# [Working data]
★ ★ ★ ★

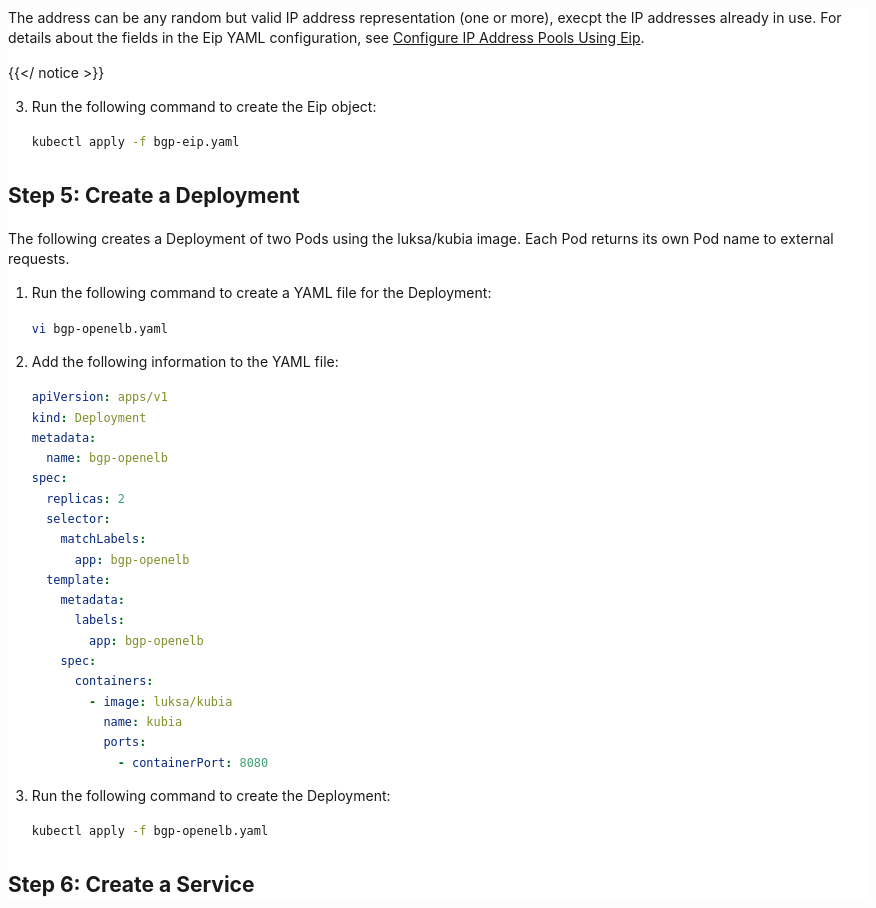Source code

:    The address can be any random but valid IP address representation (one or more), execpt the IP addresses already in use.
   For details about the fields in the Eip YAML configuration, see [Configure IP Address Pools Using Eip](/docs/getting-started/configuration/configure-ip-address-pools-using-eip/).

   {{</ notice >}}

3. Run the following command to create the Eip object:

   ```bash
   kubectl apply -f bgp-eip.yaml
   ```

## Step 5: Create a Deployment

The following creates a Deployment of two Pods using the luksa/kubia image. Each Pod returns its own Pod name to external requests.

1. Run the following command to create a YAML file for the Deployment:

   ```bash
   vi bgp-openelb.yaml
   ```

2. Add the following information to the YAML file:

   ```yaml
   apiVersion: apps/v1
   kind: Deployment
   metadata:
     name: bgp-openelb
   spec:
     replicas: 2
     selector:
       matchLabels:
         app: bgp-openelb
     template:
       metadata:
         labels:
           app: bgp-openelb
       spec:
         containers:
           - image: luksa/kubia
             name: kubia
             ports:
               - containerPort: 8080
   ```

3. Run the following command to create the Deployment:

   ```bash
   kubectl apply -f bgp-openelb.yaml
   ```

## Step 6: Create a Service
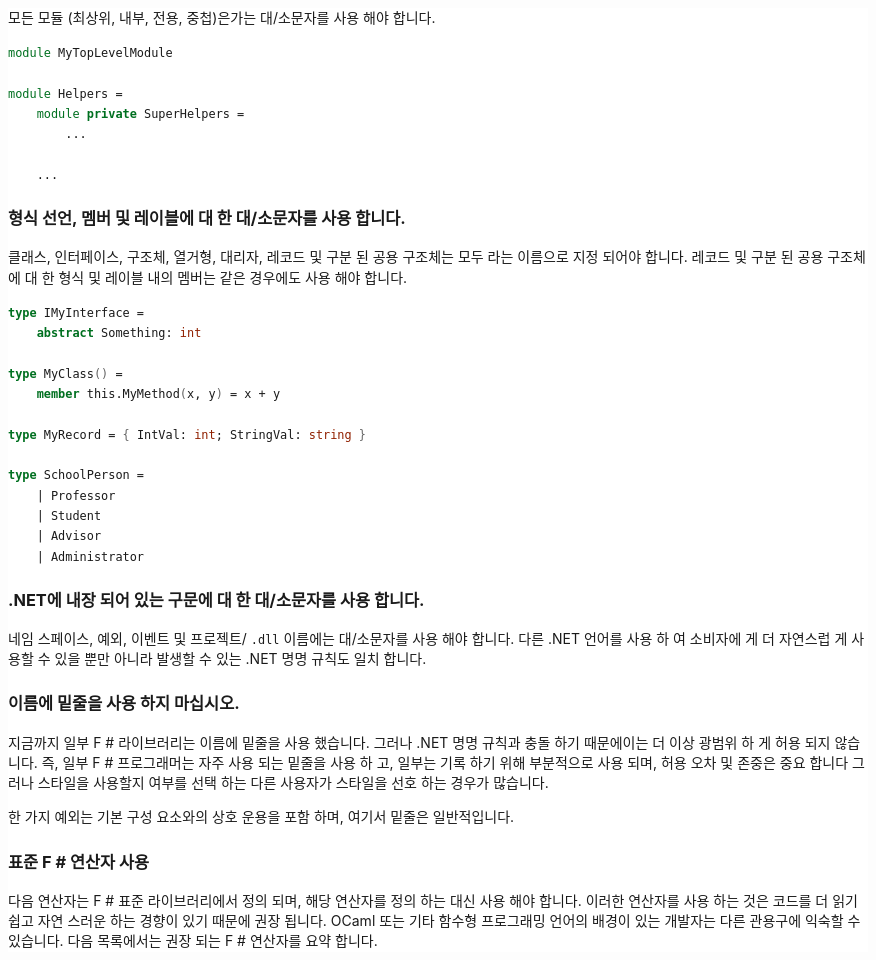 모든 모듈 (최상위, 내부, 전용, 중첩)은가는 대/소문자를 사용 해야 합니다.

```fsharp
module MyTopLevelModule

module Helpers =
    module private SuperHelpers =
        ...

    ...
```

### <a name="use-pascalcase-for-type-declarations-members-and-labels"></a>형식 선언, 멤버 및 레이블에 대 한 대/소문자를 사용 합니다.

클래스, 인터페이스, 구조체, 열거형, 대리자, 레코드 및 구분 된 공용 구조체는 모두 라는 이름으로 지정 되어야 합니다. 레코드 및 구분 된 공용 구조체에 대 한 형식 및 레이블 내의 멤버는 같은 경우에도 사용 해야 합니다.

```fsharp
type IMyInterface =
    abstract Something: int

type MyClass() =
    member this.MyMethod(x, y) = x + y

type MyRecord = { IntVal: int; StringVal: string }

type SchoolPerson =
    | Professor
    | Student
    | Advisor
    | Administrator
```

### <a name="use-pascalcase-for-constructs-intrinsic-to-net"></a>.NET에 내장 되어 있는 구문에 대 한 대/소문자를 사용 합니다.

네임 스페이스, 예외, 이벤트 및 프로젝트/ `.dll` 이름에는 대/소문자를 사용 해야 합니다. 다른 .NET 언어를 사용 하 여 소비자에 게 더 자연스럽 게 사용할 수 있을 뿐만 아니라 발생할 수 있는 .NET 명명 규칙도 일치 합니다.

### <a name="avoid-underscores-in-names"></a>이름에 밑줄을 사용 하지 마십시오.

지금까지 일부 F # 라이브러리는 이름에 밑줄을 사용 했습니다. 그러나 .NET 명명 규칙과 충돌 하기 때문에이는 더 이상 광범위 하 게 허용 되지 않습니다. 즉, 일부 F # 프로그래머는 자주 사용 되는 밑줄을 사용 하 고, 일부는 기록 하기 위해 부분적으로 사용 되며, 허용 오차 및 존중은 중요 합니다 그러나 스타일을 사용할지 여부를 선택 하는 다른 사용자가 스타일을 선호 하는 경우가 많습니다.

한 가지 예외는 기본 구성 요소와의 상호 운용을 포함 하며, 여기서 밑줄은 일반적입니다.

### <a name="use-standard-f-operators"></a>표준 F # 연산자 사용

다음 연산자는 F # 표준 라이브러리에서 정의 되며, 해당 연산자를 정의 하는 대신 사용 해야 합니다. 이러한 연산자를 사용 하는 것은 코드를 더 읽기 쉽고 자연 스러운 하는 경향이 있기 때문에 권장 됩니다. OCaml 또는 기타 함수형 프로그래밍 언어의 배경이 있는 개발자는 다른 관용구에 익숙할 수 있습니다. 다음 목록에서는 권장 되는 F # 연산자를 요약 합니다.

★ ★ ★ ★

# [Exercise goal]
Please copy out each line of the data in which the word "Step" occurs.

# [Solution below]
## Step 5: Create a Deployment
## Step 6: Create a Service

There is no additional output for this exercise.